*Information provided*:
────────────────
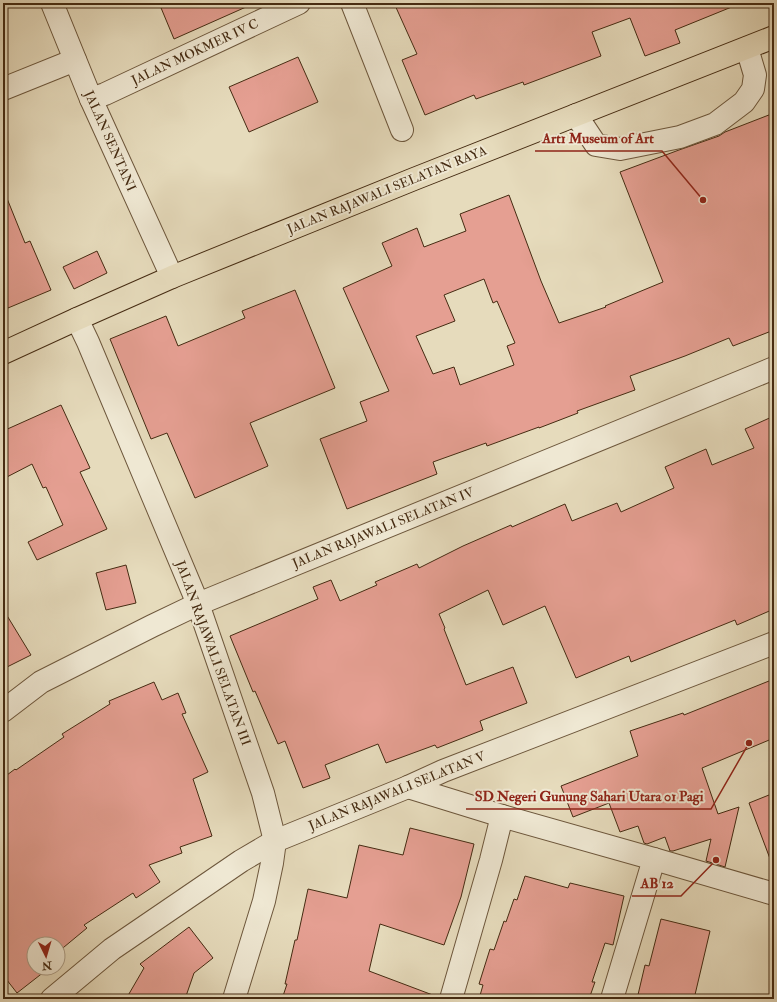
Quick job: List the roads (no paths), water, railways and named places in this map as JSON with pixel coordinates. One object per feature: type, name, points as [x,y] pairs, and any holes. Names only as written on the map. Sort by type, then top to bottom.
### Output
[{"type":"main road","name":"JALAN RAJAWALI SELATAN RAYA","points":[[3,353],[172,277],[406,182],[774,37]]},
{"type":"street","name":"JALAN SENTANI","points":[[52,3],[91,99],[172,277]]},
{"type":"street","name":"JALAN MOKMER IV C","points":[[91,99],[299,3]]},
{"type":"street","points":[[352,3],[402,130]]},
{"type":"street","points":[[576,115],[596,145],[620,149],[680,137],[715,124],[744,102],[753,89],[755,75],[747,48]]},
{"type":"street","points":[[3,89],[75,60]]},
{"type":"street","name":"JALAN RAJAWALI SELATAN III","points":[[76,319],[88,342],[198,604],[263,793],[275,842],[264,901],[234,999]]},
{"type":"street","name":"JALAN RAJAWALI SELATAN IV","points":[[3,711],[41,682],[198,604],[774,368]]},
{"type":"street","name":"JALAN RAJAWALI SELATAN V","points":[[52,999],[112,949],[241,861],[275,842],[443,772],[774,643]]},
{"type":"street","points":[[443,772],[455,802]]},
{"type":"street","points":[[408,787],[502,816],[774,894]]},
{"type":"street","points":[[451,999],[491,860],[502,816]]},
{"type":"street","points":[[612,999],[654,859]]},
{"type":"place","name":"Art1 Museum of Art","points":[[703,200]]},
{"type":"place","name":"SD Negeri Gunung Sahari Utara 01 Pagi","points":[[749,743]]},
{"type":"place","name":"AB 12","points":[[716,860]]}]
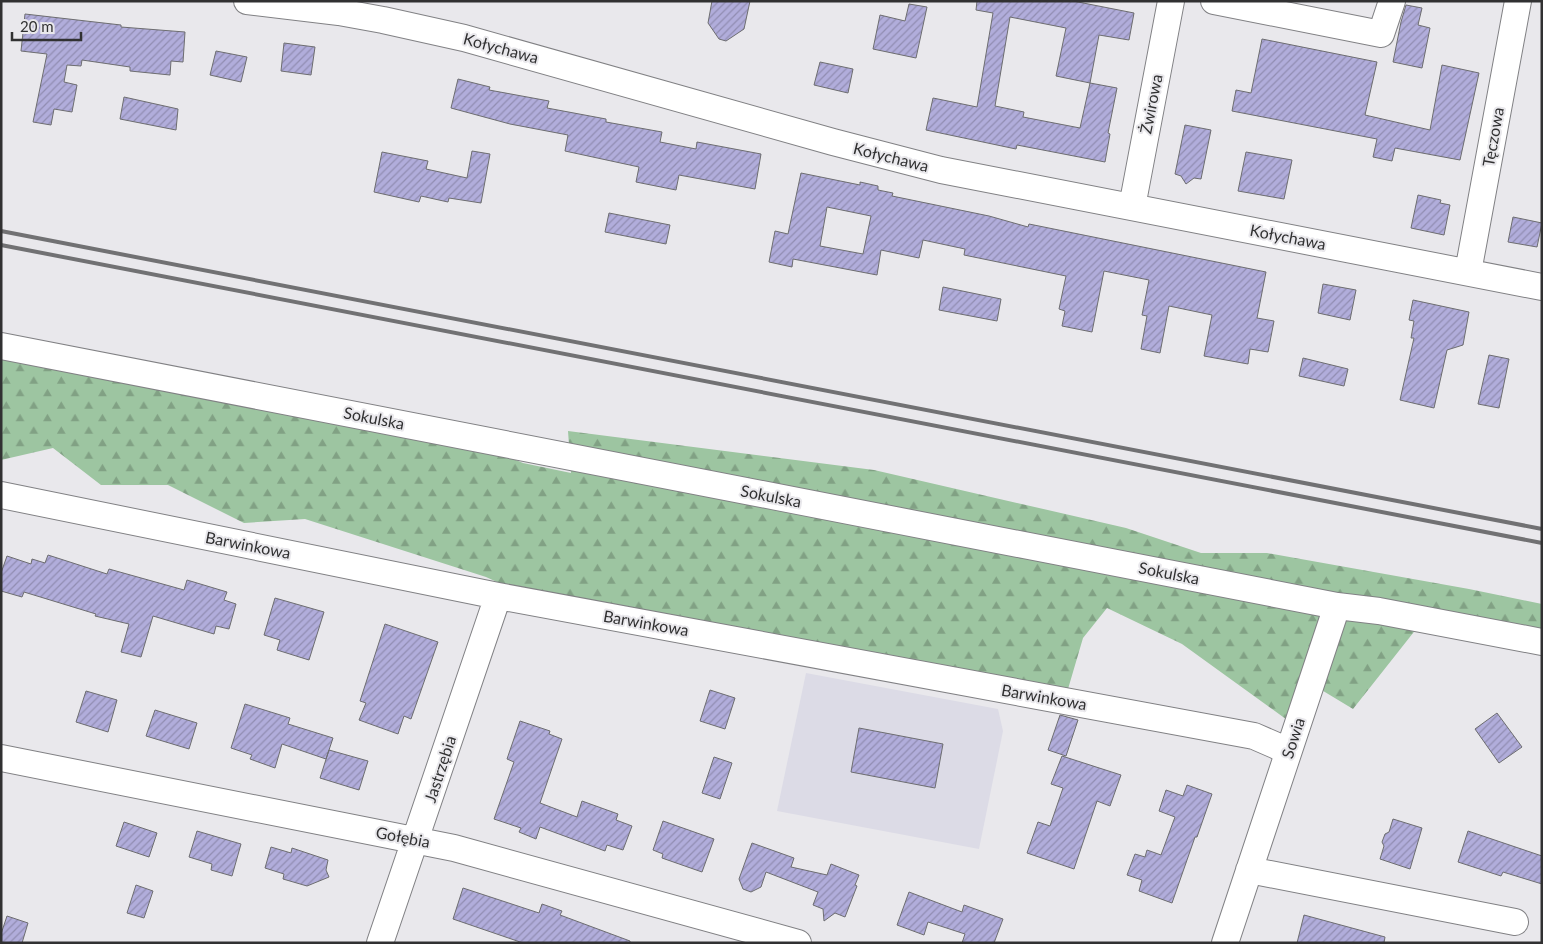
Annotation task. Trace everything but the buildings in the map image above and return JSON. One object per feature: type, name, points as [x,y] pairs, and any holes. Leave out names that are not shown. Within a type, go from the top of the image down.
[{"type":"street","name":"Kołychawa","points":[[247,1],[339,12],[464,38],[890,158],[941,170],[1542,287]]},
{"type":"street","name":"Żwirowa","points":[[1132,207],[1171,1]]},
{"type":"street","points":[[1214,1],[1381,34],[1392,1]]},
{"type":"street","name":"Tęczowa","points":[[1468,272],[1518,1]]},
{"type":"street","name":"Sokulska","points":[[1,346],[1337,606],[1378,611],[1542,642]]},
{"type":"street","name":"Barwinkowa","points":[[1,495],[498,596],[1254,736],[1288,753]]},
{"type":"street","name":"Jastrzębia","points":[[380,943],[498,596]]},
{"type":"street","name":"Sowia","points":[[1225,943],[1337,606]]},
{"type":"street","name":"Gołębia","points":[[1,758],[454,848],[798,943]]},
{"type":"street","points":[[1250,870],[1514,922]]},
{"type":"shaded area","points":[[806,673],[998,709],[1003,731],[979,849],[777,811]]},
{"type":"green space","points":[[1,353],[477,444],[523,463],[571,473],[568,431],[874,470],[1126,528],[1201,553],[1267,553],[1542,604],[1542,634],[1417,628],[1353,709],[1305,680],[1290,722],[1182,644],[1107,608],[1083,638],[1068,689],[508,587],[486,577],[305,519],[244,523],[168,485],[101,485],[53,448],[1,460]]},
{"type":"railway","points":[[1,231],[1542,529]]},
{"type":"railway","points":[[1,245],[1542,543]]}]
────────────────
*Exercise instructions*: Pictures aside, return all of the material exactly as written.

*Exercise output*:
Quick job: List the roads (no paths), water, railways and named places in this map as JSON with pixel coordinates. One object per feature: type, name, points as [x,y] pairs, and any holes. Names only as written on the map. Sort by type, then top to bottom.
### Output
[{"type":"main road","name":"JALAN RAJAWALI SELATAN RAYA","points":[[3,353],[172,277],[406,182],[774,37]]},
{"type":"street","name":"JALAN SENTANI","points":[[52,3],[91,99],[172,277]]},
{"type":"street","name":"JALAN MOKMER IV C","points":[[91,99],[299,3]]},
{"type":"street","points":[[352,3],[402,130]]},
{"type":"street","points":[[576,115],[596,145],[620,149],[680,137],[715,124],[744,102],[753,89],[755,75],[747,48]]},
{"type":"street","points":[[3,89],[75,60]]},
{"type":"street","name":"JALAN RAJAWALI SELATAN III","points":[[76,319],[88,342],[198,604],[263,793],[275,842],[264,901],[234,999]]},
{"type":"street","name":"JALAN RAJAWALI SELATAN IV","points":[[3,711],[41,682],[198,604],[774,368]]},
{"type":"street","name":"JALAN RAJAWALI SELATAN V","points":[[52,999],[112,949],[241,861],[275,842],[443,772],[774,643]]},
{"type":"street","points":[[443,772],[455,802]]},
{"type":"street","points":[[408,787],[502,816],[774,894]]},
{"type":"street","points":[[451,999],[491,860],[502,816]]},
{"type":"street","points":[[612,999],[654,859]]},
{"type":"place","name":"Art1 Museum of Art","points":[[703,200]]},
{"type":"place","name":"SD Negeri Gunung Sahari Utara 01 Pagi","points":[[749,743]]},
{"type":"place","name":"AB 12","points":[[716,860]]}]
Annotation task. Trace everything but the buildings in the map image above and return JSON. One object per feature: type, name, points as [x,y] pairs, and any holes. Leave out names that are not shown. Within a type, go from the top of the image down.
[{"type":"street","name":"Kołychawa","points":[[247,1],[339,12],[464,38],[890,158],[941,170],[1542,287]]},
{"type":"street","name":"Żwirowa","points":[[1132,207],[1171,1]]},
{"type":"street","points":[[1214,1],[1381,34],[1392,1]]},
{"type":"street","name":"Tęczowa","points":[[1468,272],[1518,1]]},
{"type":"street","name":"Sokulska","points":[[1,346],[1337,606],[1378,611],[1542,642]]},
{"type":"street","name":"Barwinkowa","points":[[1,495],[498,596],[1254,736],[1288,753]]},
{"type":"street","name":"Jastrzębia","points":[[380,943],[498,596]]},
{"type":"street","name":"Sowia","points":[[1225,943],[1337,606]]},
{"type":"street","name":"Gołębia","points":[[1,758],[454,848],[798,943]]},
{"type":"street","points":[[1250,870],[1514,922]]},
{"type":"shaded area","points":[[806,673],[998,709],[1003,731],[979,849],[777,811]]},
{"type":"green space","points":[[1,353],[477,444],[523,463],[571,473],[568,431],[874,470],[1126,528],[1201,553],[1267,553],[1542,604],[1542,634],[1417,628],[1353,709],[1305,680],[1290,722],[1182,644],[1107,608],[1083,638],[1068,689],[508,587],[486,577],[305,519],[244,523],[168,485],[101,485],[53,448],[1,460]]},
{"type":"railway","points":[[1,231],[1542,529]]},
{"type":"railway","points":[[1,245],[1542,543]]}]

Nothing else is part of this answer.